Um das Personal zu schützen, hat der Sanitätsbetrieb den sogenannten „roten Knopf“ aktiviert – eine direkte Verbindung zu den Ordnungskräften, sollte es zu kritischen Vorfällen kommen. In Zusammenarbeit mit der Polizei wurden Schulungen organisiert, wie Wachpersonal und Portiere mit Konflikten besser umgehen können. Außerdem wurden die Zugangsbereiche optimiert, während der Ausbau und die Modernisierung der Videoüberwachung noch in Planung sind.

Wie Verena Perwanger, Primarin des psychiatrischen Diensts in Meran gegenüber Südtirol News erklärt, investiert der Sanitätsbetrieb zudem sehr viel in Deeskalationsschulungen für das gesamte Personal. „Wir haben betriebsweit 20 Trainer, die Fortbildungen anbieten“, erklärt Perwanger. Neben dem angemessenen Verhalten, um aggressive Patienten und Besucher zu beruhigen, werden unter anderem auch Techniken zum Selbstschutz vermittelt, sowie das Wissen, wie man Räume sicherer macht – etwa, indem keine gefährlichen Gegenstände herumliegen.

Die Gewerkschaft Nursing Up schlägt außerdem vor, auch die menschlichen Ressourcen aufzustocken. „Man kann nicht damit fortfahren, unterbesetzt zu arbeiten.
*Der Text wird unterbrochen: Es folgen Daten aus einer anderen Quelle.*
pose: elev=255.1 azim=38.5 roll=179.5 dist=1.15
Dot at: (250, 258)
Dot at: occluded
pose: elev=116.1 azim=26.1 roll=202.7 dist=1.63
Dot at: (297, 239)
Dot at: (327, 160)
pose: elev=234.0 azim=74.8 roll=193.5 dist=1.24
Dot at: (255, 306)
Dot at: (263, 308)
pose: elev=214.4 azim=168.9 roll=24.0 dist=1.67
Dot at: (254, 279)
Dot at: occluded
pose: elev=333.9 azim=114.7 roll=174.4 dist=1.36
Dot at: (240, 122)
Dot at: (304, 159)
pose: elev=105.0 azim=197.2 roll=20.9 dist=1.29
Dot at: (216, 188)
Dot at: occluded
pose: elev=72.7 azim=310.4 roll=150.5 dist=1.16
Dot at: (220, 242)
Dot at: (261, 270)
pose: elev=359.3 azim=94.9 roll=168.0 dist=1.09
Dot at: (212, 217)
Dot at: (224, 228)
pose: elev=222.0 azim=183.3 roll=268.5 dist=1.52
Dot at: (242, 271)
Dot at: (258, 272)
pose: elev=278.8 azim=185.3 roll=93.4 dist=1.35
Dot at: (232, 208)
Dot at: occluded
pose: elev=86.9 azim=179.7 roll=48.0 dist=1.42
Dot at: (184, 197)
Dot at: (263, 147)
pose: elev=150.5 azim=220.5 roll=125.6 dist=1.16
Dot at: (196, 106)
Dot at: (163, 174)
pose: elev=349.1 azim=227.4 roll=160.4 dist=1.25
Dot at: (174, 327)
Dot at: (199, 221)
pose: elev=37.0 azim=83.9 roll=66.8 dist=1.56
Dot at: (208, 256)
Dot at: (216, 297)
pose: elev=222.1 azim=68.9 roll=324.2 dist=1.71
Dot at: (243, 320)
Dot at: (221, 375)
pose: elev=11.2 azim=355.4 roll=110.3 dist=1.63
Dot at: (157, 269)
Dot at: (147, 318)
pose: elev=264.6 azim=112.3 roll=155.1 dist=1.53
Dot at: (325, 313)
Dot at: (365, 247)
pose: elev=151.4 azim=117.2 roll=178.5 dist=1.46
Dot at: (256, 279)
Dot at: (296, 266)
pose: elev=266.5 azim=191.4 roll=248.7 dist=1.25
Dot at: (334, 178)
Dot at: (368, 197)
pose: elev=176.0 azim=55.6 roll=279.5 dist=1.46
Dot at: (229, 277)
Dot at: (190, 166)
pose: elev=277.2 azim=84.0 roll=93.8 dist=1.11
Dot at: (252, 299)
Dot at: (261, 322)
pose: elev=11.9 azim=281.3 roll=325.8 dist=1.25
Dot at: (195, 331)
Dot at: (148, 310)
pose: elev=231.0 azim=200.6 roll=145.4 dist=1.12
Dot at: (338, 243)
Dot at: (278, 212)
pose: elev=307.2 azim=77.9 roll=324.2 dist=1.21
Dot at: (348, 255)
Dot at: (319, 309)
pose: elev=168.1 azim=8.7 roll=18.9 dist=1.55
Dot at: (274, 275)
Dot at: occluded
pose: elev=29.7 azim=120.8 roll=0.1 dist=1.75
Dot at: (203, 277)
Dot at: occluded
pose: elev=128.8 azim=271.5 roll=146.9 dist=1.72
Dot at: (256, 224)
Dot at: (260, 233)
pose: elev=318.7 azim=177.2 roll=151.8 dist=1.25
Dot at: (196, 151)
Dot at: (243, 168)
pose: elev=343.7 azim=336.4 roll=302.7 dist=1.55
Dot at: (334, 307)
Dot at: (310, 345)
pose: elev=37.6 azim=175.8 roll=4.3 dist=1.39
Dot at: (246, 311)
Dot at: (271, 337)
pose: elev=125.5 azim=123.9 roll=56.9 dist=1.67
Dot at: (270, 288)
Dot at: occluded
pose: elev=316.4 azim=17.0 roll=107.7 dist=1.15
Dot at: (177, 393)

Es braucht genügend Sanitäter, um den Bedürfnissen der Nutzer entgegen zu kommen“, betont die Gewerkschaft. Ein Teil der Konflikte sei auf die langen Wartezeiten zurückzuführen.

Zudem schlägt die Gewerkschaft Sensibilisierungsprojekte für Patienten und Besucher im Krankenhaus vor. Außerdem sollte sich zufolge der Sanitätsbetrieb den Gewerkschaftsvertretern zufolge als Nebenkläger bei Strafverfahren wegen Gewalt gegen Mitarbeiter einlassen. Eine andere Möglichkeit wäre es – immer laut Gewerkschaft –, im Fall eines Strafverfahrens wegen Gewalt die Gerichtskosten zugunsten des Mitarbeiters zu übernehmen. In Zusammenhang mit ausländischen Patienten schlägt die Gewerkschaft außerdem den Einsatz von Kulturmediatoren vor.